“It’s never just a game when you’re winning.” – George Carlin
Intense? Feeling driven? Doing something with success is way cool. What about when you start to put others down because of it? Where is the line between enjoying something and obsessively driving to win? There is always that quantum moment when you cross over from “Wow, I’m good at this!” or “I am loving this!” to “Damn if I’ll let her steal my thunder!”
It can be so great. It assists us to greater heights. Competition makes you better at your job. It helps keep you sharp.
It can be so awful. Competition can lay on you like a 3 ton stone. It can hurt your soul. It can drive you mercilessly.
Or can it?
What if the thing that lays on you like a 3 ton stone or drives you mercilessly is your own ego?
We live in a world that is, by its very nature, competitive. Animals compete for food. We compete for jobs or attention. So, rather than running away from it, perhaps we are here to learn to live peaceably within this source of power and irritation.
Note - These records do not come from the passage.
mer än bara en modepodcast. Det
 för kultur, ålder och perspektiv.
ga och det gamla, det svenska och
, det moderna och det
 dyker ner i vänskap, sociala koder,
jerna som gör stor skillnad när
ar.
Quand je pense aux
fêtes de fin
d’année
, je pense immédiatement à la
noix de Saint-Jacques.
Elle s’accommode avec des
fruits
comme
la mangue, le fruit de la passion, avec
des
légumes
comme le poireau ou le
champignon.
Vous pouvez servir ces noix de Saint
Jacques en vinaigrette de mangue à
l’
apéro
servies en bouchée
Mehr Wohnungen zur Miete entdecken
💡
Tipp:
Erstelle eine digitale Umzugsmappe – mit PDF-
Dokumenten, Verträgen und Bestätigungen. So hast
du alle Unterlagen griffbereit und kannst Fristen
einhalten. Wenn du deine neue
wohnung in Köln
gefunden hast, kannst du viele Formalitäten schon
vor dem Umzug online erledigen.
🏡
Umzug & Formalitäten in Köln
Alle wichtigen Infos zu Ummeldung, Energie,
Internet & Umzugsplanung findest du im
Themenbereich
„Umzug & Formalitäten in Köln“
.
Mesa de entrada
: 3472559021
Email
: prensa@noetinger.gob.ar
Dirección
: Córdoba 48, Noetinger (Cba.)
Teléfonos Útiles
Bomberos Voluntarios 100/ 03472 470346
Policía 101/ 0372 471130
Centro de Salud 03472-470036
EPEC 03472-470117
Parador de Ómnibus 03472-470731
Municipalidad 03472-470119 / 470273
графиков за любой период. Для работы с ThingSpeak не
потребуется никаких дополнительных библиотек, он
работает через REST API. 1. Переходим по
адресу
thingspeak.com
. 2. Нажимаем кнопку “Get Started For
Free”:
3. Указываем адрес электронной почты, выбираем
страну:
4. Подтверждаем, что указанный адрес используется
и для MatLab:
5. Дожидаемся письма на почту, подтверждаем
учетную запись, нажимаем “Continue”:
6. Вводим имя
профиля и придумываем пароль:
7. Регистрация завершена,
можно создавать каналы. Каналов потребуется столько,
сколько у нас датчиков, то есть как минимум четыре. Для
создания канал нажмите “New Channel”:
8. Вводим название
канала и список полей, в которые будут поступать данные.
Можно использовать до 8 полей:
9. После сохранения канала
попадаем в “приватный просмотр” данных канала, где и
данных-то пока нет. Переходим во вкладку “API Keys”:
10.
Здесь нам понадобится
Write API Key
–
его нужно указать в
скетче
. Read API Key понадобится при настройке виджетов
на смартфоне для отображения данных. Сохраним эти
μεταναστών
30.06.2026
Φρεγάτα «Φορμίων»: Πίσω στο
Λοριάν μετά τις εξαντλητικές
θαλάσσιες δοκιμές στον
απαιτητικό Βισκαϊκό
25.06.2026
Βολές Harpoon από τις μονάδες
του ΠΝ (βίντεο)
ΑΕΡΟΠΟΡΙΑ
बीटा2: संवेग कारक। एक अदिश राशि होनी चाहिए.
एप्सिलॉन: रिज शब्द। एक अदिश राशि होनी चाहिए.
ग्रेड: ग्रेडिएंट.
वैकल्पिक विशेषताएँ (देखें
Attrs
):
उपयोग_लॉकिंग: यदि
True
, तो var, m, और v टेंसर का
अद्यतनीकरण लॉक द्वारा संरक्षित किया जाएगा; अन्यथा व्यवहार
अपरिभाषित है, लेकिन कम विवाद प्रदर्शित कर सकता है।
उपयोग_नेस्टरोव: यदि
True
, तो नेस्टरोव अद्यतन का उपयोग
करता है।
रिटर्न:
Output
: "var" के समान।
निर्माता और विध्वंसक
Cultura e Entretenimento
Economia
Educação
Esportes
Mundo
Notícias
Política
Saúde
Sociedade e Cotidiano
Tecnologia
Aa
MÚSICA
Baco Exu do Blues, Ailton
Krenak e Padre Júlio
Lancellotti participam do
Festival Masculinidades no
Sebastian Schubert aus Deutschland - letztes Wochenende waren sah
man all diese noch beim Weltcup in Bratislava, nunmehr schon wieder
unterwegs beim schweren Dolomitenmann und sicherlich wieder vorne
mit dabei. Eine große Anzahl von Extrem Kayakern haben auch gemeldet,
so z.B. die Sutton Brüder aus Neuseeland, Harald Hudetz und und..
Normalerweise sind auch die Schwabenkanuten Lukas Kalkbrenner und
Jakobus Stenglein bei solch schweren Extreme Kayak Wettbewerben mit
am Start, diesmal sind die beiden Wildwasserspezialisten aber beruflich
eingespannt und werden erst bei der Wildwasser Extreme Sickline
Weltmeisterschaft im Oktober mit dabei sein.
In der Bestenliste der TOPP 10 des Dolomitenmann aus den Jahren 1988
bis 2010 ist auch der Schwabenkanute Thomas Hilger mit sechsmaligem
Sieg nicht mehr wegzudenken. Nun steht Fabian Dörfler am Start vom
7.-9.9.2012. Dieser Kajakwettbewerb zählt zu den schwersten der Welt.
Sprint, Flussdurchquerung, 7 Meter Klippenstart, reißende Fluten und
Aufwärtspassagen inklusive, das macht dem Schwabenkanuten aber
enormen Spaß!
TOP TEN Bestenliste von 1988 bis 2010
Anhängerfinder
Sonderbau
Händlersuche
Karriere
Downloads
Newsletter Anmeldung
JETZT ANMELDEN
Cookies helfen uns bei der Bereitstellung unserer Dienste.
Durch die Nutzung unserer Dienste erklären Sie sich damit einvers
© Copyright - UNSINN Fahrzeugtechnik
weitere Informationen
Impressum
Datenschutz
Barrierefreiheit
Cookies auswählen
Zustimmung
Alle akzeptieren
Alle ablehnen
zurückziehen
I think the first thing to do is recognize and accept in myself the times when competition becomes detrimental within my own psyche. That is, of course, easy to write – hard to achieve.
I have been attempting to live in this rarefied atmosphere by reducing distractions, writing in my journal at night before I go to bed to help me process my day, using silence and stillness to assess. I’ve now gotten to the point that I look forward to my quiet morning when my husband is still asleep and I’m up puttering about. I look forward to ‘walks and thinks’. I’ve been identifying where I make the turn from happily achieving something to feeling like I MUST do (for whatever reason my ego dishes up to keep me in line).
I think the next thing to do is create some coping skills; you know, exercise my emotion-muscles. Being emotionally fragile is not something you want to go through life saddled with if you can do something about it. I think we often assume that we are at the mercy of our egos or emotions. I think we forget that they belong to us, we don’t belong to them. So I try working out ways with each situation that I could move to a state of peace while still achieving my goal. I often find myself thinking at these times of ways to release my ego and just be happy and enjoy the thing I’m doing.
When I retired from my job, a friend who is an attorney asked me how I could give up the prestige of the position much less the money. I told her that I didn’t really have an ego problem when it came to making money. Later, her words came back to me. Why didn’t I have an ego problem when it came to money or the power that went with it?
So I’ve been thinking about where my ego pops up and acts like a Tasmanian Devil, snarling and slobbering and threatening; and where I’m more like a swan gliding across a lake – free of the chains of my ego. So far, it seems my ego is more active when I’m doing things that made me special in my earlier years. When I’m doing things that set me apart at an older time in my life, my ego doesn’t seem to have noticed that and is off somewhere planning its next assault on my activities from teenhood.
It’s interesting and I don’t have a clear answer yet, but perhaps my observations will help you on your way as well. Where does your ego start to snarl? Why?
Do the things you love, do the things you’re good at. Take joy in your skills. And when you start to feel driven, experiment with stillness and silence.
And listen to what comes to you. It might the answer you’ve been waiting for your whole life.